(Data items)
****
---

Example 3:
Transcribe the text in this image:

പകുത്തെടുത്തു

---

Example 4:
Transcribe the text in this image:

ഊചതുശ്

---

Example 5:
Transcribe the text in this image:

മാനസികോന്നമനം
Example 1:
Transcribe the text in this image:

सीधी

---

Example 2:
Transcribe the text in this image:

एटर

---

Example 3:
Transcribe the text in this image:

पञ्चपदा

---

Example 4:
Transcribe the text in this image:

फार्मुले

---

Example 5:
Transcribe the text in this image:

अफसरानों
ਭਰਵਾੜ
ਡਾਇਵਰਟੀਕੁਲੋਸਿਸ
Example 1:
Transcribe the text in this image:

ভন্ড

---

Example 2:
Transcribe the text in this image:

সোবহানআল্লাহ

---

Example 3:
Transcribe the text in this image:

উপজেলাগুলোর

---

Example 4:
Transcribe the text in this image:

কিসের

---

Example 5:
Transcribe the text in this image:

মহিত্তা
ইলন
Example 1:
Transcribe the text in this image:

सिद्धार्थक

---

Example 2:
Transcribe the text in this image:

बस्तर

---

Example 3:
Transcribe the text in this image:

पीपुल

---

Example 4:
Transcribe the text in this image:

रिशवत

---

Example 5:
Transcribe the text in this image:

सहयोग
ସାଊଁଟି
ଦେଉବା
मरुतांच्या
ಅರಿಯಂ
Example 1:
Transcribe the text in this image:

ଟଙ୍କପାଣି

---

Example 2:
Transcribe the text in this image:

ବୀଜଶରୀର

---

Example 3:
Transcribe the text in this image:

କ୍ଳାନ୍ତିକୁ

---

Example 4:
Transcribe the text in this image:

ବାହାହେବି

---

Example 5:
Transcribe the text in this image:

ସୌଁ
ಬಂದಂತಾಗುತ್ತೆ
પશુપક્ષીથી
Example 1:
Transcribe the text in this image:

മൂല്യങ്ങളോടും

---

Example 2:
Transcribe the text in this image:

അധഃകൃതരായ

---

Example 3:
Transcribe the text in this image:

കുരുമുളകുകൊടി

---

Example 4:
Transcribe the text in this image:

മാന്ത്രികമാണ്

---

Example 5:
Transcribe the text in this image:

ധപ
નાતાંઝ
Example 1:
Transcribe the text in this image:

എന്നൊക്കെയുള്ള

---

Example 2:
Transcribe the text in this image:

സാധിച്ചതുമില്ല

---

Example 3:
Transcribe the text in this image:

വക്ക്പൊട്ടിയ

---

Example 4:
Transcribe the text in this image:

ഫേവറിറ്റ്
****
:: Problem requirements ::
The full set of entries should be copied out exactly as given.

:: Exercise solution ::
---

Example 3:
Transcribe the text in this image:

പകുത്തെടുത്തു

---

Example 4:
Transcribe the text in this image:

ഊചതുശ്

---

Example 5:
Transcribe the text in this image:

മാനസികോന്നമനം
Example 1:
Transcribe the text in this image:

सीधी

---

Example 2:
Transcribe the text in this image:

एटर

---

Example 3:
Transcribe the text in this image:

पञ्चपदा

---

Example 4:
Transcribe the text in this image:

फार्मुले

---

Example 5:
Transcribe the text in this image:

अफसरानों
ਭਰਵਾੜ
ਡਾਇਵਰਟੀਕੁਲੋਸਿਸ
Example 1:
Transcribe the text in this image:

ভন্ড

---

Example 2:
Transcribe the text in this image:

সোবহানআল্লাহ

---

Example 3:
Transcribe the text in this image:

উপজেলাগুলোর

---

Example 4:
Transcribe the text in this image:

কিসের

---

Example 5:
Transcribe the text in this image:

মহিত্তা
ইলন
Example 1:
Transcribe the text in this image:

सिद्धार्थक

---

Example 2:
Transcribe the text in this image:

बस्तर

---

Example 3:
Transcribe the text in this image:

पीपुल

---

Example 4:
Transcribe the text in this image:

रिशवत

---

Example 5:
Transcribe the text in this image:

सहयोग
ସାଊଁଟି
ଦେଉବା
मरुतांच्या
ಅರಿಯಂ
Example 1:
Transcribe the text in this image:

ଟଙ୍କପାଣି

---

Example 2:
Transcribe the text in this image:

ବୀଜଶରୀର

---

Example 3:
Transcribe the text in this image:

କ୍ଳାନ୍ତିକୁ

---

Example 4:
Transcribe the text in this image:

ବାହାହେବି

---

Example 5:
Transcribe the text in this image:

ସୌଁ
ಬಂದಂತಾಗುತ್ತೆ
પશુપક્ષીથી
Example 1:
Transcribe the text in this image:

മൂല്യങ്ങളോടും

---

Example 2:
Transcribe the text in this image:

അധഃകൃതരായ

---

Example 3:
Transcribe the text in this image:

കുരുമുളകുകൊടി

---

Example 4:
Transcribe the text in this image:

മാന്ത്രികമാണ്

---

Example 5:
Transcribe the text in this image:

ധപ
નાતાંઝ
Example 1:
Transcribe the text in this image:

എന്നൊക്കെയുള്ള

---

Example 2:
Transcribe the text in this image:

സാധിച്ചതുമില്ല

---

Example 3:
Transcribe the text in this image:

വക്ക്പൊട്ടിയ

---

Example 4:
Transcribe the text in this image:

ഫേവറിറ്റ്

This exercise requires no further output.